The Twitter servers sometimes act as though they’re held together with gum and paper clips. Tweets go missing altogether. On Friday night, no one was seeing their @replies for about four hours. It happens. It’s nothing you’ve done.

Indeed, tweets do often go missing. Or sometimes when I’ll click on my retweeted tweets, it’ll show stuff from months ago with more recent retweets just being blank.

Twitter can be a bit finnicky but I still like it. Hopefully the bugs will get ironed out at some point. Though I do enjoy seeing the Twitter whale when it goes down. (Why a whale and not a bird? Who knows?!)

Here is another twitter question, sometimes when I mouse-over a name, a small pop-up windows appears with more information about the person. I haven’t figured out how to make that pop-up window go away quickly.

Sometimes it goes away quickly, sometimes it stays there for 30 seconds or longer.

Any help?

Russell Crowe is surprisingly chatty on Twitter.
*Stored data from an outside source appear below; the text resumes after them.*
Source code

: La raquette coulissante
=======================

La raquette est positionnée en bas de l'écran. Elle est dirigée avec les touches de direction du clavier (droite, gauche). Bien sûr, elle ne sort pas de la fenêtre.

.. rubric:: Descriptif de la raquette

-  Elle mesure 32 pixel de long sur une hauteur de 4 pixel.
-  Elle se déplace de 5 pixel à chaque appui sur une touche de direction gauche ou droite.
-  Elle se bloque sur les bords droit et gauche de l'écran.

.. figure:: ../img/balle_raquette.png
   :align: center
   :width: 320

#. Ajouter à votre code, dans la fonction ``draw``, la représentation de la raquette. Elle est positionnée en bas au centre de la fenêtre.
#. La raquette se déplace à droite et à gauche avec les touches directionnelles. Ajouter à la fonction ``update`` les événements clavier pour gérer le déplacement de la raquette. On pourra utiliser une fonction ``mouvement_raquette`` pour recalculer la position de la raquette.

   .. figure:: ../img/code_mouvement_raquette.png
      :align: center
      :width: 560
It’s definitely him too, you can tell when he’s had a few beers.

:stuck_out_tongue: sometimes it seems like it’s all run on an old 386 machine in someone’s garage.

I always wonder, is it really the celeb or do they hire some social media assistant? I hope it’s really John Stamos and Bob Saget–especially when they tweet weird Full House stuff.
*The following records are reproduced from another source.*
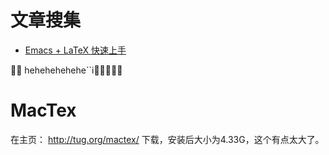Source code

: * 文章搜集
+ [[http://cs2.swfu.edu.cn/~wx672/lecture_notes/linux/latex/latex_tutorial.html][Emacs + LaTeX 快速上手]]

hehehehehehe``i
* MacTex
在主页： http://tug.org/mactex/ 下载，安装后大小为4.33G，这个有点太大了。
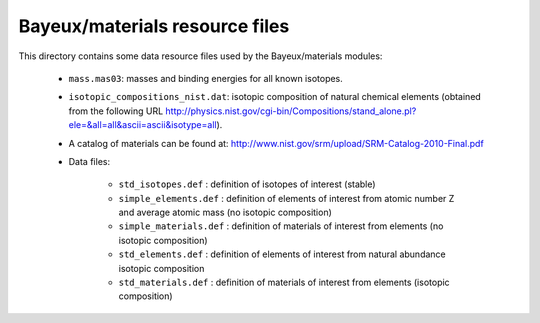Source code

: Bayeux/materials resource files
===============================

This directory contains some data resource files used by the
Bayeux/materials modules:

 * ``mass.mas03``: masses and binding energies for all known isotopes.
 * ``isotopic_compositions_nist.dat``: isotopic composition of natural
   chemical elements (obtained from the following URL http://physics.nist.gov/cgi-bin/Compositions/stand_alone.pl?ele=&all=all&ascii=ascii&isotype=all).
 * A catalog of materials can be found at:
   http://www.nist.gov/srm/upload/SRM-Catalog-2010-Final.pdf
 * Data files:

    * ``std_isotopes.def`` : definition of isotopes of interest (stable)
    * ``simple_elements.def`` : definition of elements of interest from atomic number Z and average atomic mass (no isotopic composition)
    * ``simple_materials.def`` : definition of materials of interest from elements (no isotopic composition)
    * ``std_elements.def`` : definition of elements of interest from natural abundance isotopic composition
    * ``std_materials.def`` : definition of materials of interest from elements (isotopic composition)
I also hope R.L. Stine tweets for himself. I kind of like that image.

I can guarantee that Ebert is really on twitter and will reply if you send him something useful/interesting.

Oh, and so is Andy Roddick, the tennis player.

Celebrities on Twitter could be a thread unto itself.

Thanks everyone! Another question:

I notice that some people RT other tweets, but add their own little text first. However, when I try to RT, it does so automatically without giving the option of a preface or header “edit” beforehand. Is what I’m seeing other people simply a cut-n-paste job, or am I missing something?

I’ve used a couple of different twitter clients, and I’ve never found an option to edit a RT. I usually just cut’n’paste.

Seesmic for Android has that option. They do have web & desktop clients.

It does? :smack: I use Seesmic desktop and on my phone. How do you do it?

Seeismic has the option to quote, which allows edit and uses the RT format. I haven’t been on the Twitter site in a long time but I thought they had the RT/Quote option.

Ah, right. That produces an editable tweet in the format:

Most often though I see this format:

Presumably this latter format is just done manually?

OK, another question–how do you determine what is a Twitter “meme”? By this, I mean the little tags that are preceded by a “#” and link to other posts that have the same meme.

Examples: #sickandsad, #liesyoushouldntfallfor, #FML, #TDL, #teamvick (these all popped up in a tweet I received sometime in the last day or so)

So how do you find out what these are? I tried in the search window, but unless you get the exact phrasing right, it won’t pop up. I would think there would be some type of glossary that would itemize all the different memes that are common currency within twitter, but maybe that’s just my old-fashioned 20th century mindset. :wink:

So, any ideas or suggestions?

In general, promotion style tweats are done by an assistant, while ones that sound like normal conversation are by the celebrity themselves, even if they had an assistant actually shorten and type it.

Either that, or they are completely lying in all the interviews. I think it’d be easier than having to be briefed on what you supposedly said.